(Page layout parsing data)
=== Begin Enclosure ===
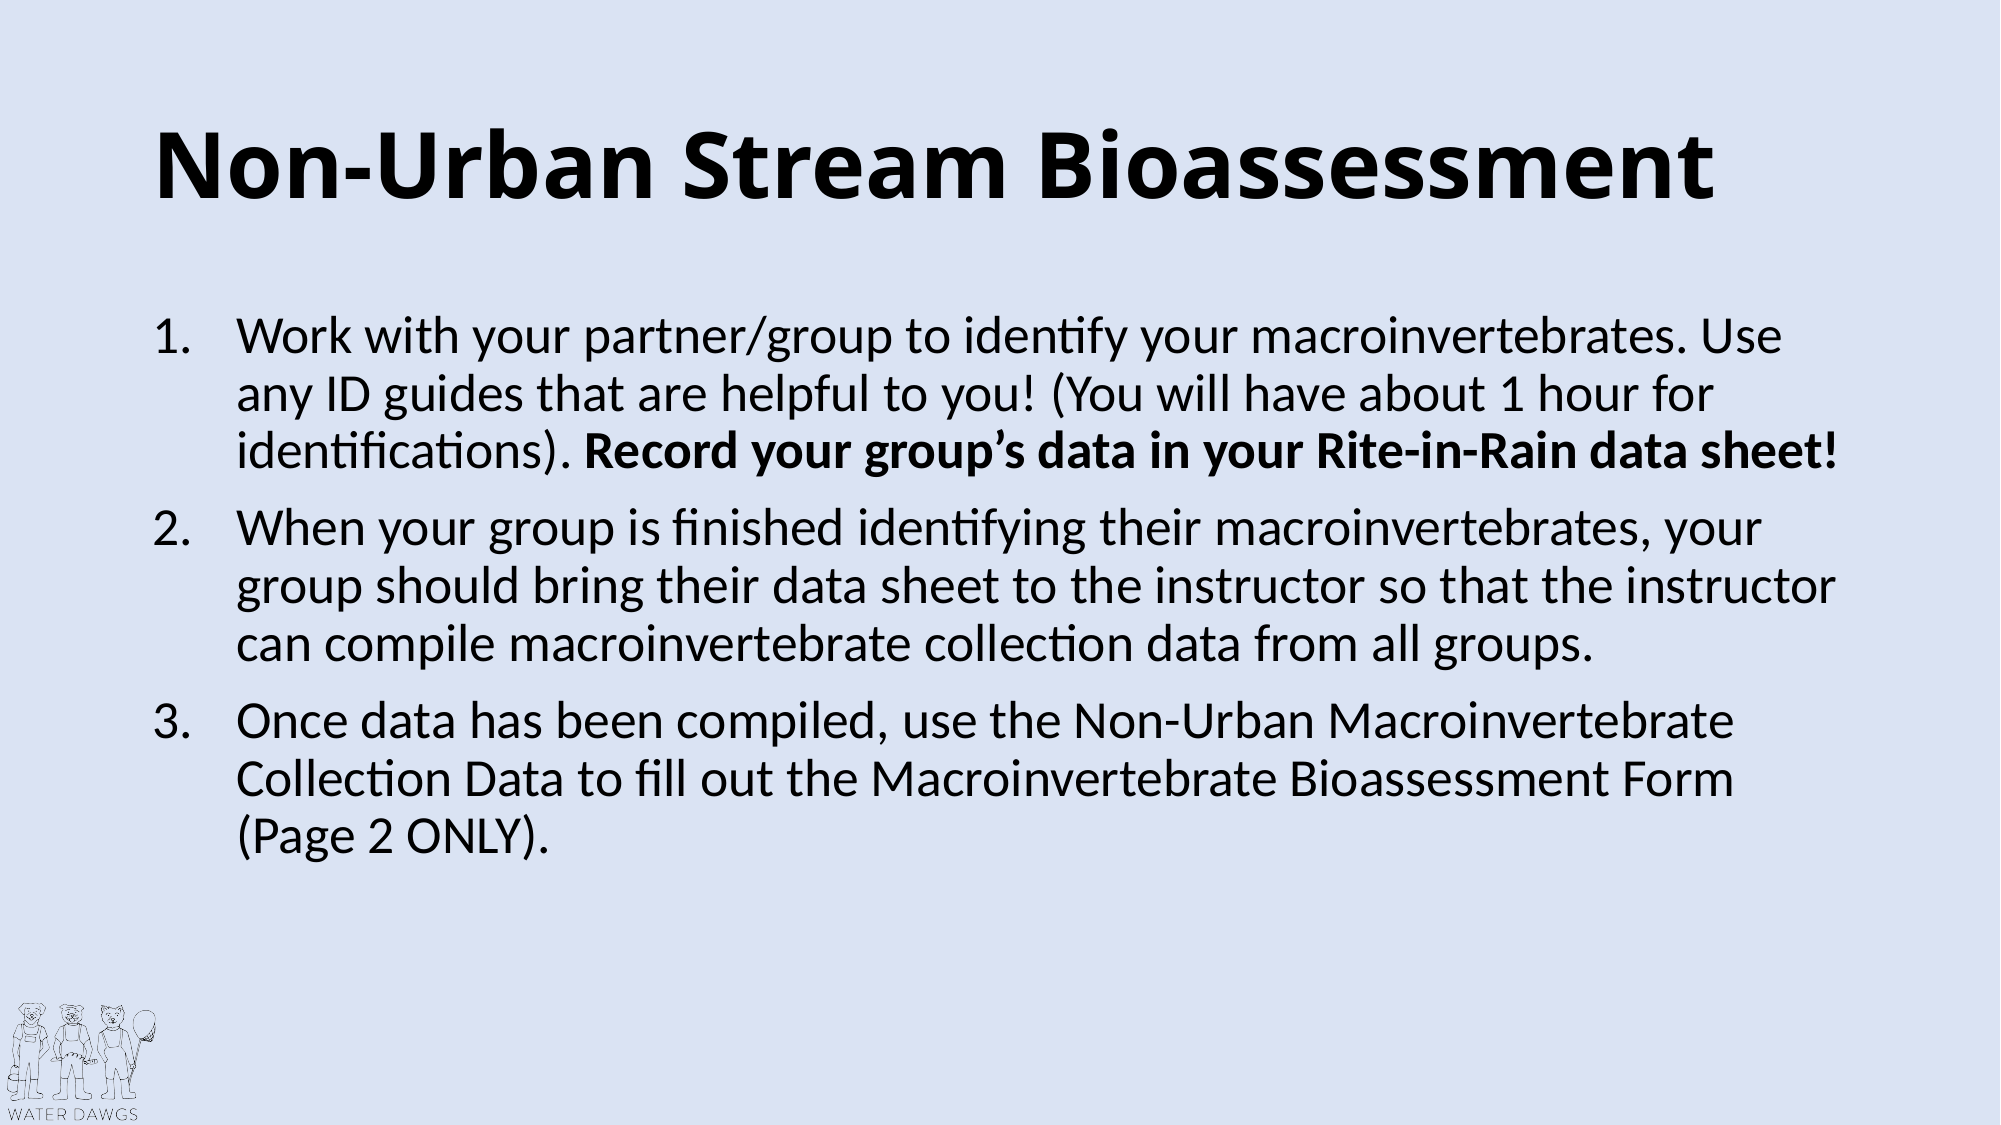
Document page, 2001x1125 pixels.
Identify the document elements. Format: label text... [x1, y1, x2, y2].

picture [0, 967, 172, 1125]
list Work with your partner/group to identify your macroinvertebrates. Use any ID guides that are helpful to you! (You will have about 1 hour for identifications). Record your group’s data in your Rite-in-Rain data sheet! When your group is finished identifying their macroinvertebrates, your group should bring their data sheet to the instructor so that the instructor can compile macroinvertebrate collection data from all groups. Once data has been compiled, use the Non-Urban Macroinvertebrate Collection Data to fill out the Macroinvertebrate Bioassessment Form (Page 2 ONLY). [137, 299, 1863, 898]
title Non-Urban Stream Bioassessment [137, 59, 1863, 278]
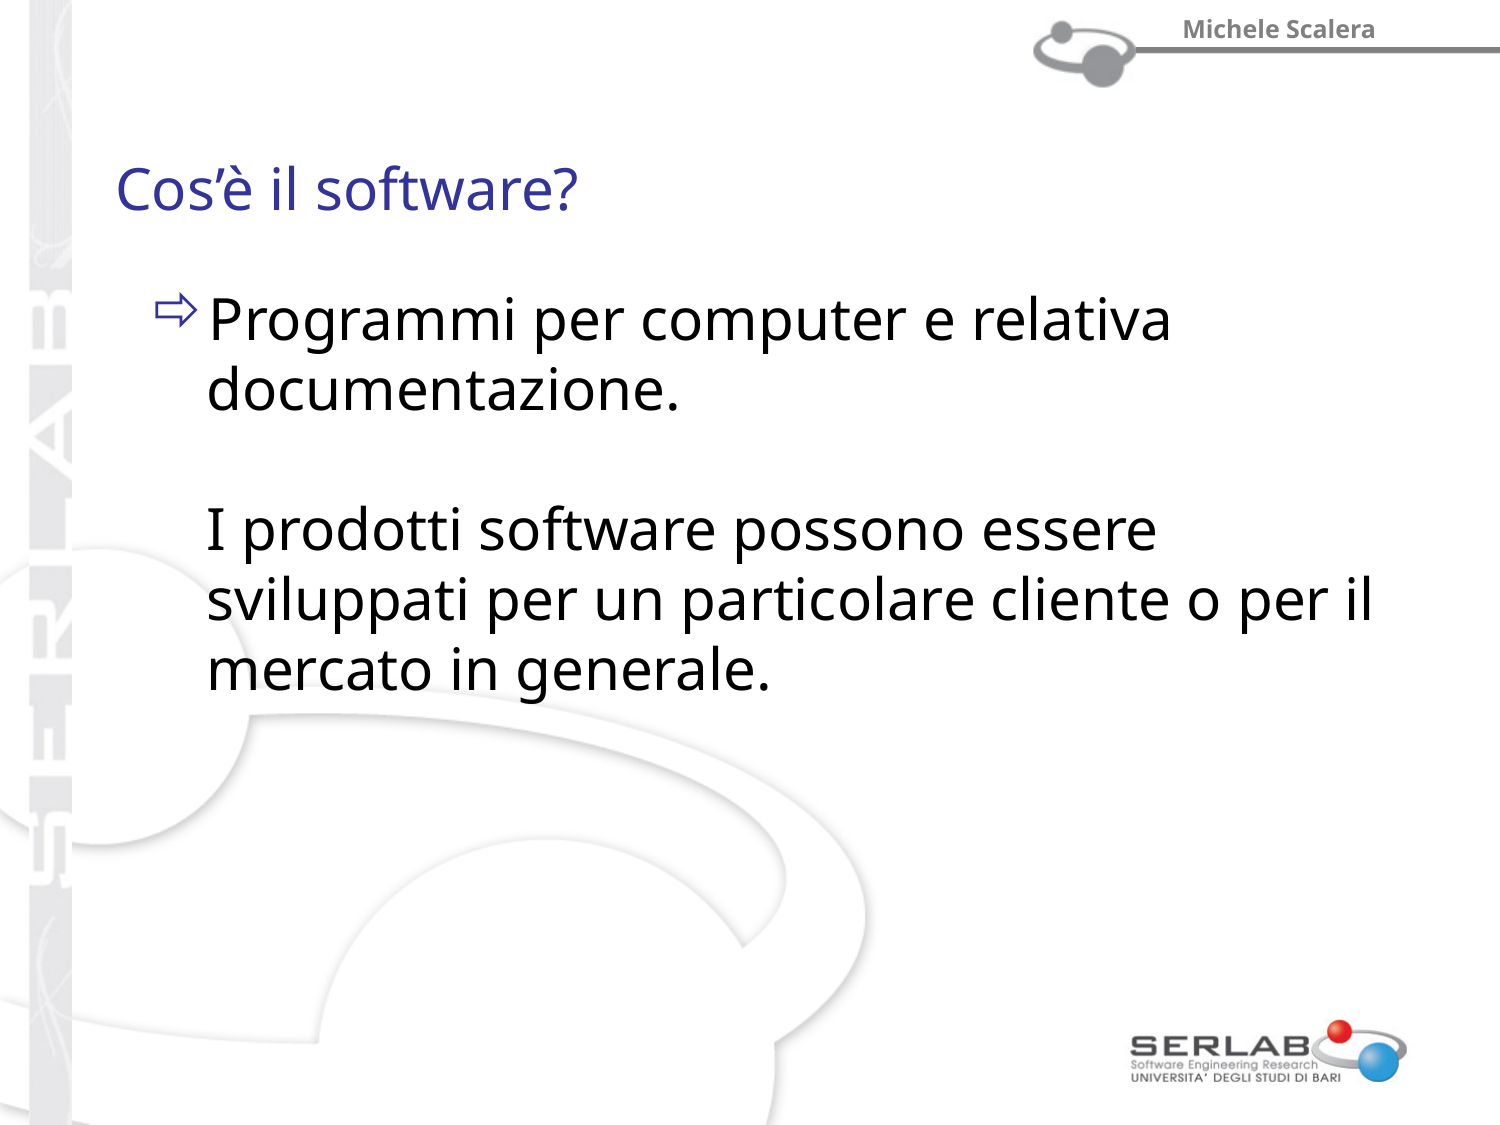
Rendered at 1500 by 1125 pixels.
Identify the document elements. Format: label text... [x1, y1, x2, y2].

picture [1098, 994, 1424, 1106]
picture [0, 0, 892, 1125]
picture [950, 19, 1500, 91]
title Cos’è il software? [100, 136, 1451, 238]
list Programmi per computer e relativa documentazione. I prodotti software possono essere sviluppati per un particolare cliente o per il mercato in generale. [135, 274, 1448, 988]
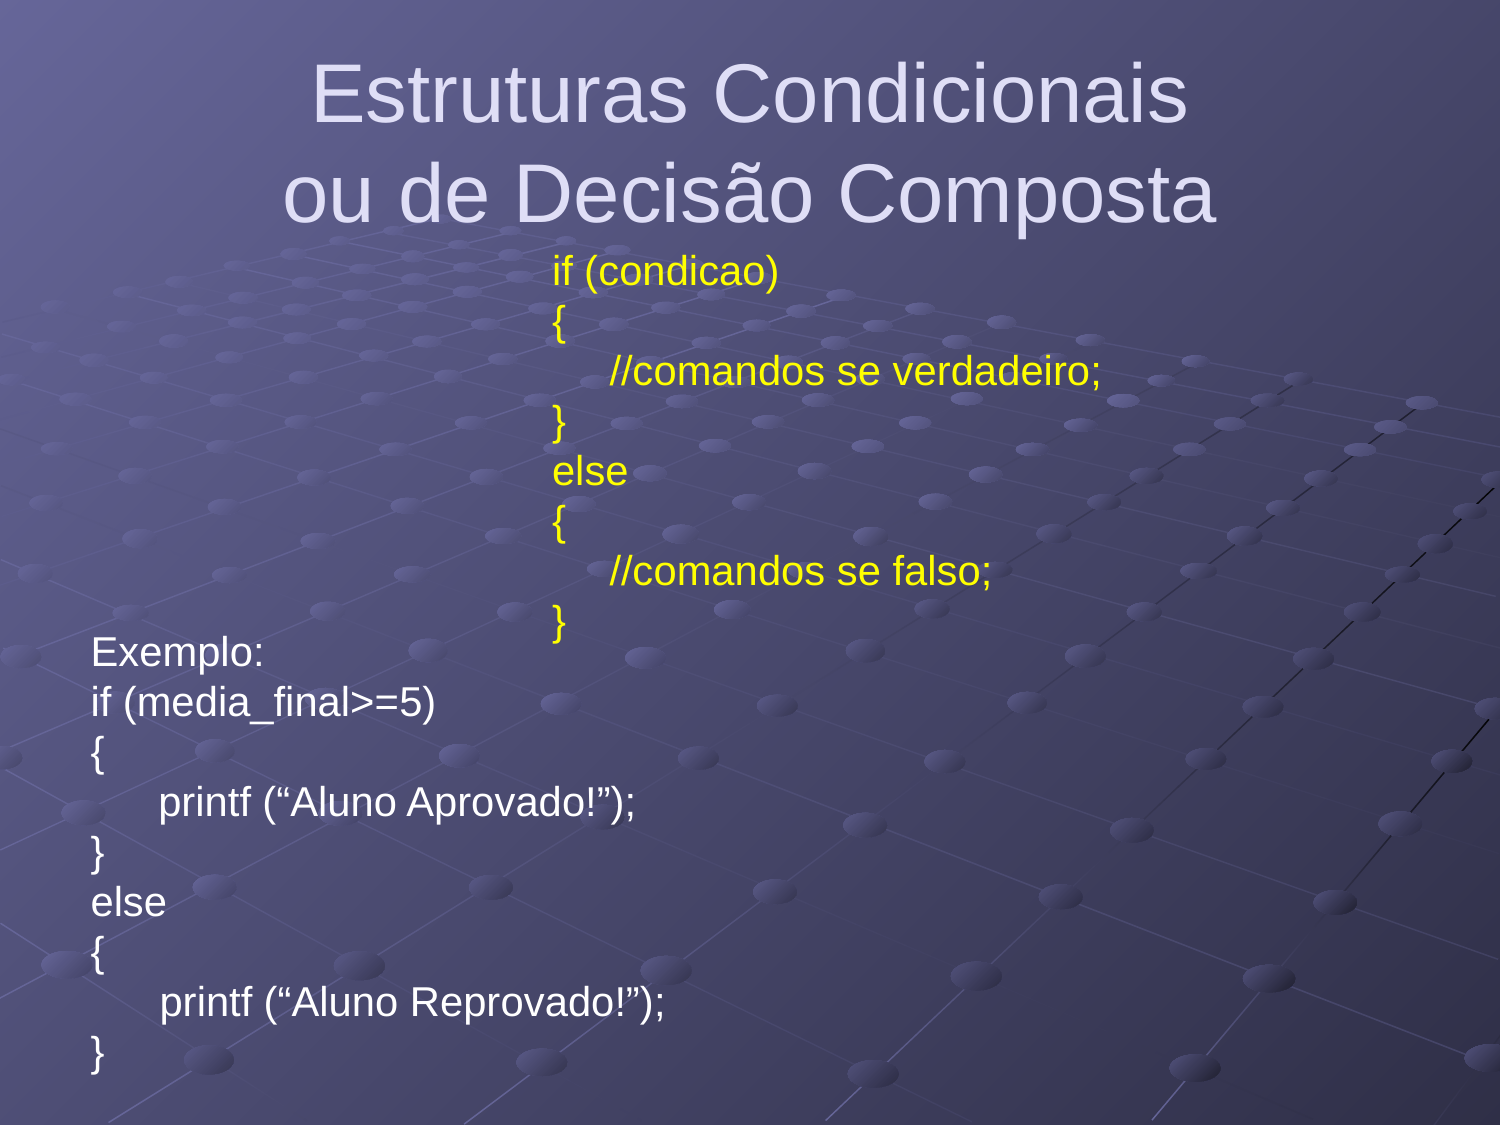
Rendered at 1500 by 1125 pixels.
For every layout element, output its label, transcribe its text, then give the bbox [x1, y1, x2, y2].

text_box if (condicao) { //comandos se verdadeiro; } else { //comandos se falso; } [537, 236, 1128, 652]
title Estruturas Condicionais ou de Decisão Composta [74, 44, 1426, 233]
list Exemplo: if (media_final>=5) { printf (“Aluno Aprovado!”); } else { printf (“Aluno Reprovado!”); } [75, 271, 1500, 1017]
=== End Enclosure ===
▶ Exercise directions
Transcribe the entries above verbatim, excluding any image.

▶ Solved problem
Document page, 2001x1125 pixels.
Identify the document elements. Format: label text... [x1, y1, x2, y2].

picture [0, 967, 172, 1125]
list Work with your partner/group to identify your macroinvertebrates. Use any ID guides that are helpful to you! (You will have about 1 hour for identifications). Record your group’s data in your Rite-in-Rain data sheet! When your group is finished identifying their macroinvertebrates, your group should bring their data sheet to the instructor so that the instructor can compile macroinvertebrate collection data from all groups. Once data has been compiled, use the Non-Urban Macroinvertebrate Collection Data to fill out the Macroinvertebrate Bioassessment Form (Page 2 ONLY). [137, 299, 1863, 898]
title Non-Urban Stream Bioassessment [137, 59, 1863, 278]
Rendered at 1500 by 1125 pixels.
Identify the document elements. Format: label text... [x1, y1, x2, y2].

picture [1098, 994, 1424, 1106]
picture [0, 0, 892, 1125]
picture [950, 19, 1500, 91]
title Cos’è il software? [100, 136, 1451, 238]
list Programmi per computer e relativa documentazione. I prodotti software possono essere sviluppati per un particolare cliente o per il mercato in generale. [135, 274, 1448, 988]
Rendered at 1500 by 1125 pixels.
For every layout element, output its label, transcribe its text, then give the bbox [x1, y1, x2, y2].

text_box if (condicao) { //comandos se verdadeiro; } else { //comandos se falso; } [537, 236, 1128, 652]
title Estruturas Condicionais ou de Decisão Composta [74, 44, 1426, 233]
list Exemplo: if (media_final>=5) { printf (“Aluno Aprovado!”); } else { printf (“Aluno Reprovado!”); } [75, 271, 1500, 1017]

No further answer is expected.